I hope they don't go down that path again!


----------



## Stewart Vernon (Jan 7, 2005)

Yeah... the Star Child. That's what I couldn't remember the exact name. Fine to have the interspecies child and perhaps use that as a springboard for some kind of "peace"... but somehow she had telekinetic powers when no human or lizard in the series had it? IF they had magic the whole way, fine... but somehow mammal + reptile = wizard?


----------



## jeffshoaf (Jun 17, 2006)

Ric said:


> absolutely! Just go check her out in Firefly


I think it will be even more shocking when Morena is revealed to be a scaly alien since she's so delicate looking.


----------



## Ira Lacher (Apr 24, 2002)

The original mini series had some good themes -- e.g. recalling the Nazi persecutions, collaboration and betrayal, armed resistance -- and the sequel had some of that but seemed weaker in the writing and too preachy. Not to mention too fantastical. (Why can't they leave mysticism and magic out of science fiction? Good SF writers have been able to do that for years!) The prime-time series was awful. 

Hopefully, this series will be better written. Does anyone know who are the creative minds behind it and if Kenneth Johnson, the creator of the original, had/has any input?


----------



## Rich (Feb 22, 2007)

Ira Lacher said:


> Why can't they leave mysticism and magic out of science fiction? Good SF writers have been able to do that for years!


What you're talking about is "Science Fantasy". There used to be a rather strict line between the two, but over the last 40 years, that line has become rather blurred. Pure SF is supposed to be stories that are fact based. Science Fantasy got mixed with pure SF up when writers like Robert Heinlein became popular. Even the libraries get them mixed up now. For pure SF, try Robert Sawyer, a Canadian writer who writes books that you can actually learn from. He is in the minority of "pure" SF writers now.

It's not surprising that this has carried over to movies and TV shows.

Rich


----------



## bicker1 (Oct 21, 2007)

I think the vast majority of the popularity of the (combined) genre is attributable to the portion that you call "science fantasy" (and really, fantasy in general), so a clearer delineation of the genre into two separate genres would essentially leave the hardcore fans utterly marginalized within the realm of television and film, without even the small amount of deference paid to their interest that is paid to it these days. That might be a better situation, from a purist's perspective, but drawing that distinction doesn't serve the interests of any of the production companies or networks, so I doubt we'll see any movement along those lines.


----------



## Rich (Feb 22, 2007)

= Problems =
**A)** In the forum thread, write out the part that opens with the words containing "What you're talking" and closes with "(Oct 21, 2007)", switching "Canadian" to "Ontario".
**B)** Answer these questions from the forum thread:
(i) Who does Ira Lacher name as the creator of the original?
(ii) Which writer does Rich suggest for pure SF?
(iii) What did the Star Child have, according to Stewart Vernon, that no human or lizard in the series had?
**C)** Does each statement agree with the forum thread? Answer yes or no and quote the deciding words.
(i) Ira Lacher thought the prime-time series was good.
(ii) Rich says the line between science fantasy and SF has become blurred over the last 40 years.
(iii) bicker1 expects production companies or networks to push for two separate genres.

= Dataset extract =
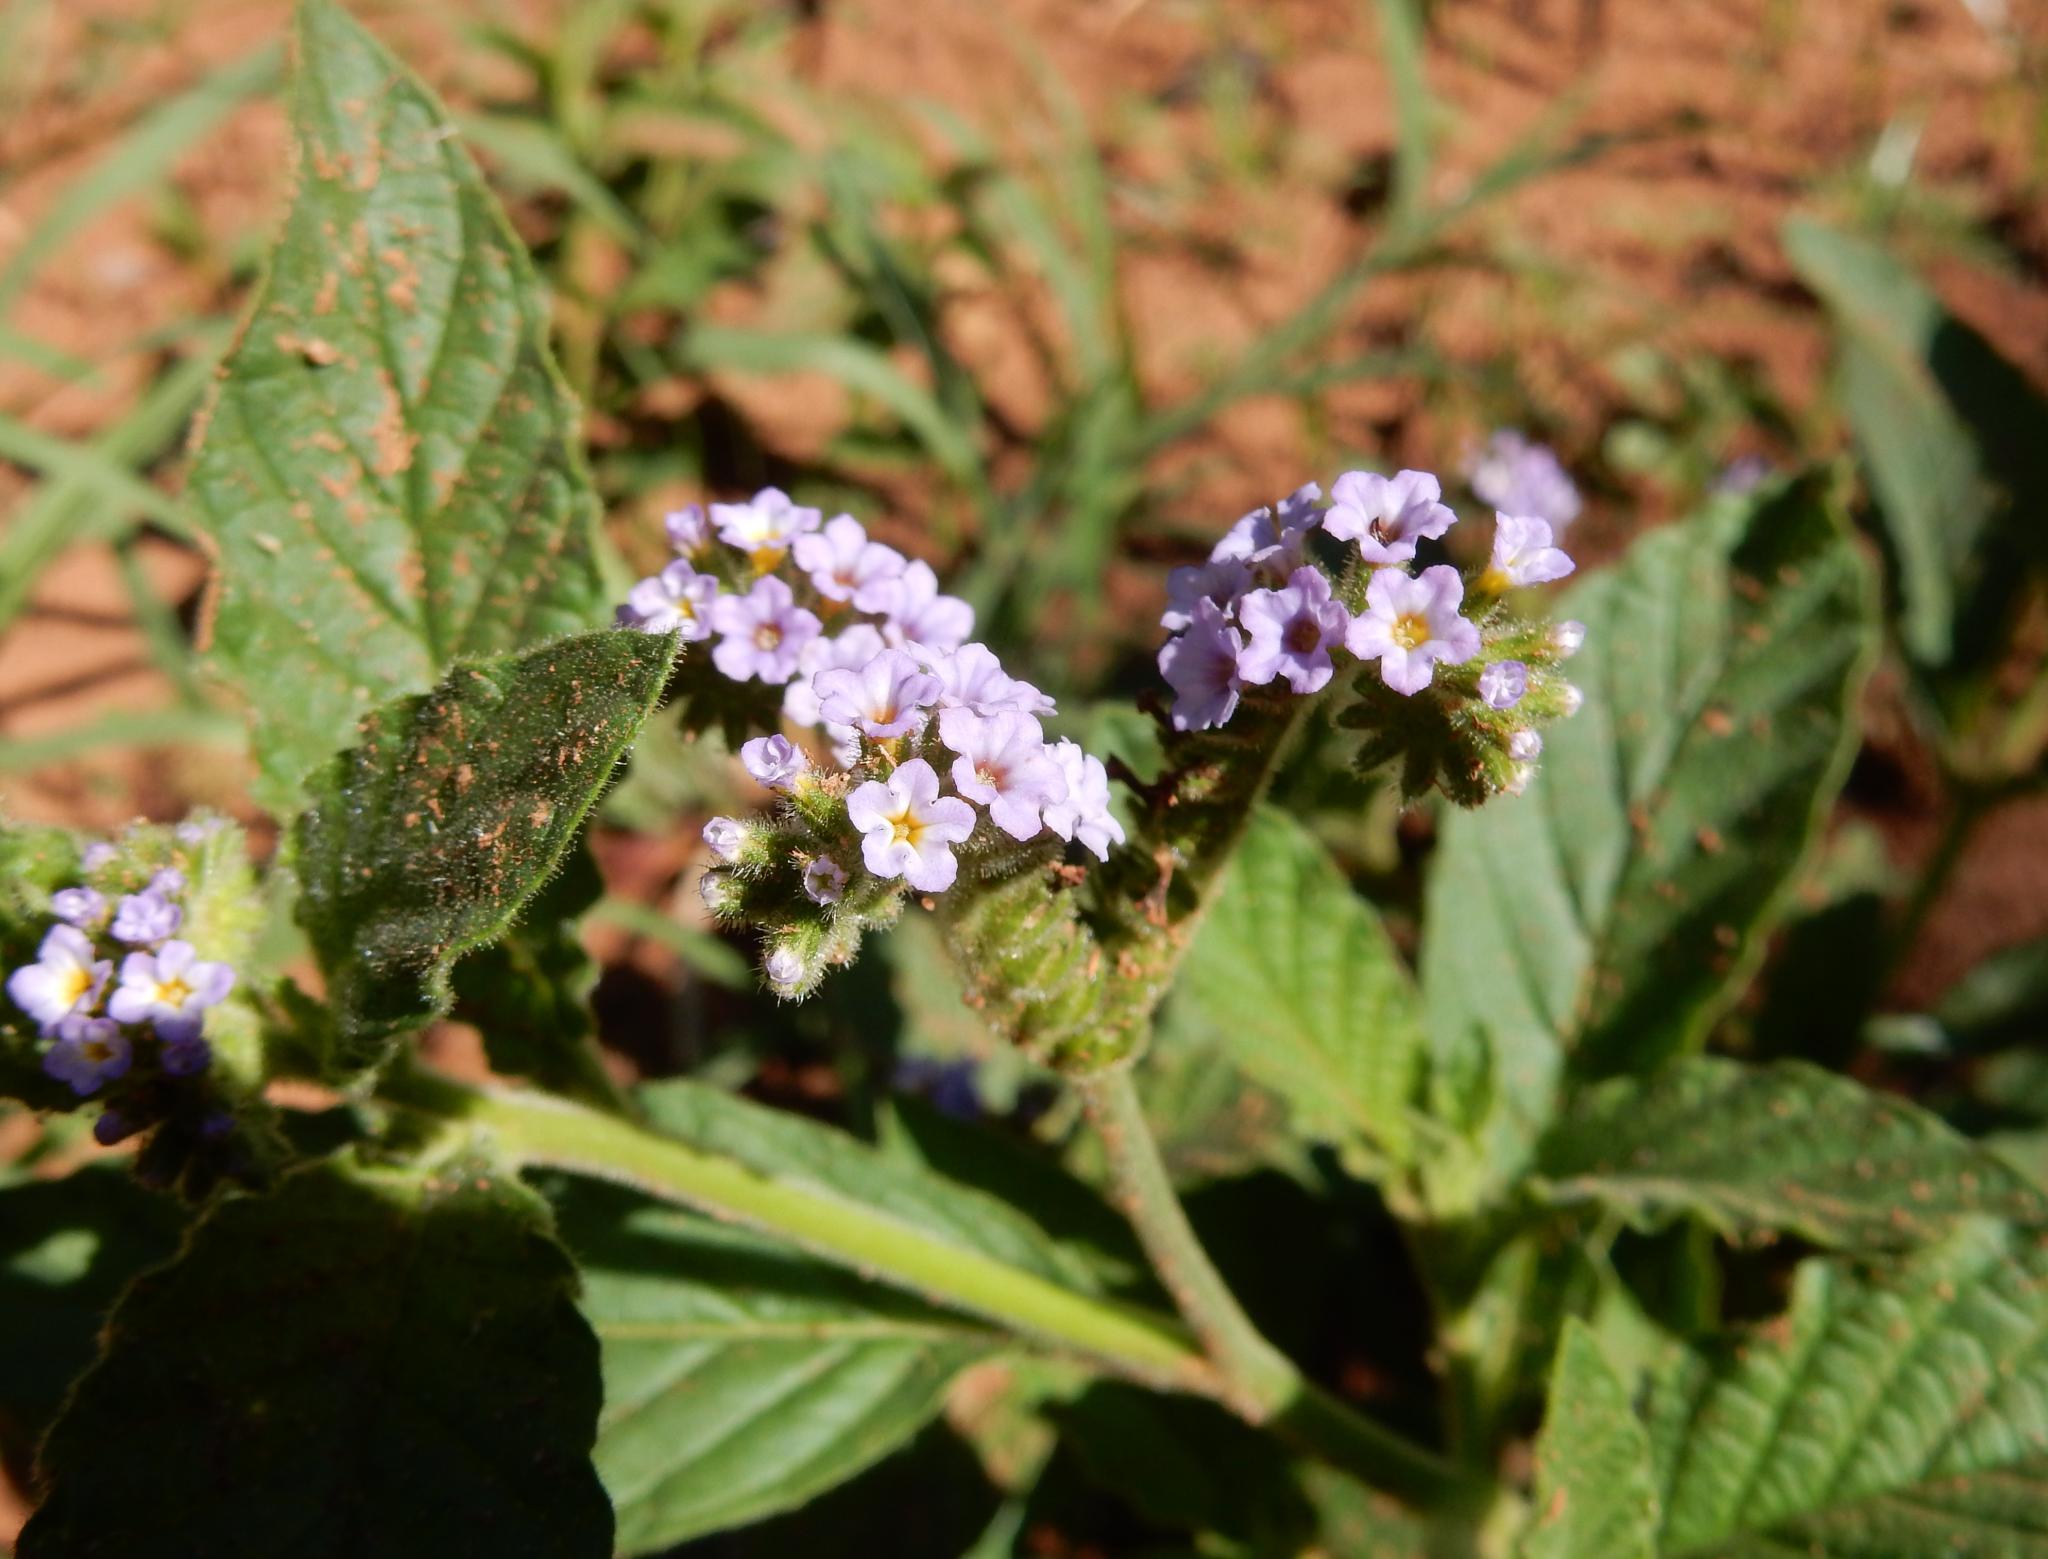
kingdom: Plantae
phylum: Tracheophyta
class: Magnoliopsida
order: Boraginales
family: Heliotropiaceae
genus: Heliotropium
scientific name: Heliotropium amplexicaule
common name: Clasping heliotrope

= Solutions for each task =
**A)**
What you're talking about is "Science Fantasy". There used to be a rather strict line between the two, but over the last 40 years, that line has become rather blurred. Pure SF is supposed to be stories that are fact based. Science Fantasy got mixed with pure SF up when writers like Robert Heinlein became popular. Even the libraries get them mixed up now. For pure SF, try Robert Sawyer, a Ontario writer who writes books that you can actually learn from. He is in the minority of "pure" SF writers now.

It's not surprising that this has carried over to movies and TV shows.

Rich


----------



## bicker1 (Oct 21, 2007)

**B)**
(i) Kenneth Johnson
(ii) Robert Sawyer
(iii) Telekinetic powers

**C)**
(i) No: "The prime-time series was awful."
(ii) Yes: "over the last 40 years, that line has become rather blurred"
(iii) No: "so I doubt we'll see any movement along those lines"